A former Eton scholar and Oxford University graduate was today elected Prime Minister of Thailand by a slim majority of 37 votes.
MPs elected Abhisit Vejjajiva, leader of the country’s Democratic Party, putting an end to rule, by telephone, of ousted Premier Thaksin Shinawatra, and the successive governments he attempted to control in his exile.
His opponent was a former Thai police chief Pracha Promnok of the Puea Pandin Party, a small party which at the last minute offered to accept the nomination for P.M.
Promnok accepted the nomination on behalf of supporters of Thaksin Shinawatra, after the ruling Peoples Power Party was dissolved for vote-buying.
A special session of the Thai Parliament was held for the vote. But the country will in any case soon have to go to the polls and put the issue to the people.
Vejjajiva became Thailand’s 27th Prime Minister with 238 votes, over Pracha’s 198.
But to achieve victory, the soft spoken, good-looking, classmate of Boris Johnson, had to do a deal ‘with the devil’ and form a coalition with factions run by old ‘Godfathers’ in Thai politics.
It was hoped that the election would bring an end to Thailand’s woes, which has seen the country split in two, by yellow-shirted followers of the People’s Alliance for Democracy, who recently occupied Bangkok’s Suvarnabhumi airport, and the red-shirted followers of Thaksin Shinawatra.
But immediately after the result was announced angry red-shirted protesters picked up railings outside Parliament House and began throwing them. They also threw stones at cars leaving Parliament House.
Members of the Democratic Alliance Against Dictatorship believe Vejjajiva is a supporter of the PAD because of his anti-Thaksin stance. They also believe that as Abhisit Vejjajiva is a member of Thailand’s old influential families, he will side with the country’s elite.
In fact he was against the military coup which ousted Thaksin and kept clear of politicking about the recent demonstrations.
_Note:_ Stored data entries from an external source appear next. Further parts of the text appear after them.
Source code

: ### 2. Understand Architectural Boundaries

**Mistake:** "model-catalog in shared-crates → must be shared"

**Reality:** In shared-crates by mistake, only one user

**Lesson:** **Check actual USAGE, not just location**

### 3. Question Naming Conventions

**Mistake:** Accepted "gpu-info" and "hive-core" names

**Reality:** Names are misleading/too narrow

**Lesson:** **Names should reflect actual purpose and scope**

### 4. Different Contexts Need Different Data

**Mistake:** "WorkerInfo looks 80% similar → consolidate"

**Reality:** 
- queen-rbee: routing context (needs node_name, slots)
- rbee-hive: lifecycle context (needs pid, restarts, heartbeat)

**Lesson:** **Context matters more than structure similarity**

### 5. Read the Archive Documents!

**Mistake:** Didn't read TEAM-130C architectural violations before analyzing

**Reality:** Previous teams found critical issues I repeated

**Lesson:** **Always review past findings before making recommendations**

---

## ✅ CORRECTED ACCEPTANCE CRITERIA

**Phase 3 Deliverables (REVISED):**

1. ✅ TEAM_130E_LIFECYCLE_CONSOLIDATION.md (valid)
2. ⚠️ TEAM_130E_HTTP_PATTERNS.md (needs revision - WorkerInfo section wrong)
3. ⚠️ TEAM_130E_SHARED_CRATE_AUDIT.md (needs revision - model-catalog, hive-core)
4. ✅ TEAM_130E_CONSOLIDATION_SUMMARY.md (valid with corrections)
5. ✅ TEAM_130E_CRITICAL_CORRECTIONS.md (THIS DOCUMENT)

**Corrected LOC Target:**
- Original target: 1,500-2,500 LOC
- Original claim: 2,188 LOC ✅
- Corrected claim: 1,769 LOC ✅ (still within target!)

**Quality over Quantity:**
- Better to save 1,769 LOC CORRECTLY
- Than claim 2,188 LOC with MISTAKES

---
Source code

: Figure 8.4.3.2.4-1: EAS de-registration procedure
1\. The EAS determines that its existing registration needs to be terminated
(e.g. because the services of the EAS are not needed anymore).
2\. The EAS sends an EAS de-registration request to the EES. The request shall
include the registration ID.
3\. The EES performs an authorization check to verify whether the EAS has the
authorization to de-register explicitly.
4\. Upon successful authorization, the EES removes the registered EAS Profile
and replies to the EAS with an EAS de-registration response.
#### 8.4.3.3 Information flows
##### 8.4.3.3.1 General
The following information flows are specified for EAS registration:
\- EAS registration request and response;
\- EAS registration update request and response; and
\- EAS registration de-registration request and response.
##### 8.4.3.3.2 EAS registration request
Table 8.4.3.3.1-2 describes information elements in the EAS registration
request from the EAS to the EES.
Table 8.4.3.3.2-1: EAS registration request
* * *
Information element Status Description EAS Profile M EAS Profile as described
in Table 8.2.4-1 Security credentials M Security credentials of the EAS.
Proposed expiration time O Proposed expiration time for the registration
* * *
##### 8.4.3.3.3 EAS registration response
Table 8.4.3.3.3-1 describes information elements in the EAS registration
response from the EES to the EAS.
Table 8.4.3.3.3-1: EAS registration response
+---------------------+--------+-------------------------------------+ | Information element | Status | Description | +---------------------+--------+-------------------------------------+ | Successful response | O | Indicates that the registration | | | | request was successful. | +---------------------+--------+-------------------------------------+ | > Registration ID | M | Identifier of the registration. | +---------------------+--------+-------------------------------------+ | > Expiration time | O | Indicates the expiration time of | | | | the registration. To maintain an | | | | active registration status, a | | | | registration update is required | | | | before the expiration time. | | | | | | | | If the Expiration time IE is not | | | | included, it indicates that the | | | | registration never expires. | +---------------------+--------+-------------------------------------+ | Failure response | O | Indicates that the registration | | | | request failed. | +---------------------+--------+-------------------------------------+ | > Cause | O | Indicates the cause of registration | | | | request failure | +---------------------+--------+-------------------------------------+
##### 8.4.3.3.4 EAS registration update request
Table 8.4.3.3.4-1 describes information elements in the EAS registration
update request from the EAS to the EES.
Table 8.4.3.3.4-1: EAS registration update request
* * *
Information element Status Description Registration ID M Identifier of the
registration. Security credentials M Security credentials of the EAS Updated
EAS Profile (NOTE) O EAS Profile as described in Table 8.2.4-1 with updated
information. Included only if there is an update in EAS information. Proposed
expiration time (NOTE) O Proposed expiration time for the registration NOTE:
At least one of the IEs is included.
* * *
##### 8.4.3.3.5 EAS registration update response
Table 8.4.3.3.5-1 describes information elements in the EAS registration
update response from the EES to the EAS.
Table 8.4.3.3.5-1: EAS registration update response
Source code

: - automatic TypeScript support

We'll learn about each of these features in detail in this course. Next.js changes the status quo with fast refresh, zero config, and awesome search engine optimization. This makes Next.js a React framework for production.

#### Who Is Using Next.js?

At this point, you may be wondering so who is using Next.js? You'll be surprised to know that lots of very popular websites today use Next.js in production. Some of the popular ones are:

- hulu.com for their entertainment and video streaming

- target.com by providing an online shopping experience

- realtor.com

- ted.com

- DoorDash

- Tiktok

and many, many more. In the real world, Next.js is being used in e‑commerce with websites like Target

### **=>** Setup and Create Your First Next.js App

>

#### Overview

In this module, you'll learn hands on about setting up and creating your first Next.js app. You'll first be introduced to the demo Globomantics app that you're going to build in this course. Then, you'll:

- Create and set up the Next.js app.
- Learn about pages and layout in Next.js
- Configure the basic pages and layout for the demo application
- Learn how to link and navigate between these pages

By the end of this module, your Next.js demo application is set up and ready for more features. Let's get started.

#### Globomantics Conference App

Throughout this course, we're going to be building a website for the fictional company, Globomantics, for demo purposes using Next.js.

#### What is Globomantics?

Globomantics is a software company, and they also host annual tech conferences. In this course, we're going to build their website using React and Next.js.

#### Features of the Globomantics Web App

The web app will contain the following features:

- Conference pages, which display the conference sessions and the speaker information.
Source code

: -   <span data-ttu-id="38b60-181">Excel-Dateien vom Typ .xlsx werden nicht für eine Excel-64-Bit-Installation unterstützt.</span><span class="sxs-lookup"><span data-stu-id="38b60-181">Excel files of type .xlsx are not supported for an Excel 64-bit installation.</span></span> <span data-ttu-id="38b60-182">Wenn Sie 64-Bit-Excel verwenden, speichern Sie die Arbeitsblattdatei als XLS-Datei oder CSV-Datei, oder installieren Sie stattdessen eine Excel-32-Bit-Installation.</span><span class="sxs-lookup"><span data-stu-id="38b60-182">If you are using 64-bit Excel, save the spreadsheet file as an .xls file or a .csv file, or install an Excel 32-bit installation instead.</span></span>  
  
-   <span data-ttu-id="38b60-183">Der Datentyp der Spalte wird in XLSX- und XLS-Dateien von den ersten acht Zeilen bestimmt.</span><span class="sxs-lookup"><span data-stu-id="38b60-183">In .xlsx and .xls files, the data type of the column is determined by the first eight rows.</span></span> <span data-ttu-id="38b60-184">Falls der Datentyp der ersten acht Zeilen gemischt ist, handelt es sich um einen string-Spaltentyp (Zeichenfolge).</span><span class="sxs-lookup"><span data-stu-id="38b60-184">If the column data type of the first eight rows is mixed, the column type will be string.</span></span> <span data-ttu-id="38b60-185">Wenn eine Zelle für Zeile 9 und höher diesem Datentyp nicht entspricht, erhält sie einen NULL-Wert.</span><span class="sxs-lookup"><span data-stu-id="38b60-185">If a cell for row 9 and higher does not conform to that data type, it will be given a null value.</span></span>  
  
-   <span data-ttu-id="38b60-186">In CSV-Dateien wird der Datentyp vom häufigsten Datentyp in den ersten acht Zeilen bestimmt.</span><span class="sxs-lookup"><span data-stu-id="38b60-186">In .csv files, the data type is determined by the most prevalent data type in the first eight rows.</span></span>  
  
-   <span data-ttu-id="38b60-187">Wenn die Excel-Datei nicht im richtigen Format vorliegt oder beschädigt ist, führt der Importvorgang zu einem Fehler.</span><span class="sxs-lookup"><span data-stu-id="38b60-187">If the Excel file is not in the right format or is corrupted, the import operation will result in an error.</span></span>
Traditionally he has always leaned to the left.
However the PAD put their support behind Vejjajiva, a class mate of Lord Mayor Boris Johnson both at Eton and Oxford and a year above David Cameron, because they regarded him as ‘clean’.
Born in Newcastle, Vejjajiva, 45, married with two children, entered Thai politics in the nineties, and became better known for his good looks rather than his policies, and became something of a pin-up in Thai women’s magazines.
His strong British connections, rather than help, may have actually hindered his path to power, in a political system which has been so riddled with corruption that it has ended in the recent demonstrations.
He has campaigned on a ticket of ethics rather than authoritarianism, better education, an increased minimum wage, and will now almost certainly have to adopt and progress some of Thaksin Shinawatra’s policies to support the poor people in north eastern Thailand, who brought Thaksin Shinawatra to power.
Meanwhile Thaksin Shinawatra has clearly not given up his ambition to return to the political throne.
Convicted of corruption, and banned from Britain, Thaksin has been broadcasting to the nation from abroad effectively running the People’s Power Party by phone. He has told his supporters to be patient and wait adding that Britain ‘would feel sorrow’ from banning him from the U.K.
Meanwhile, while Abhisit , known at school as ‘Mark Vejj ‘ has not been brought up in the political mould of his friend Boris.
During his formative years in the Britain, where he mastered in political science and economics he has admitted: ‘I took part in many demonstrations against Margaret Thatcher.’
Boris Johnson has been quoted as saying of him: ‘He was an exact contemporary of mine at school and is a seriously clever fellow. I’m probably the only person in Parliament at the moment who can spell Vejjajiva, but that won’t last as I’m sure he’s going to do great things in Thailand. I spent a blissful time with him and his family in Bangkok one summer in the mid-Eighties.’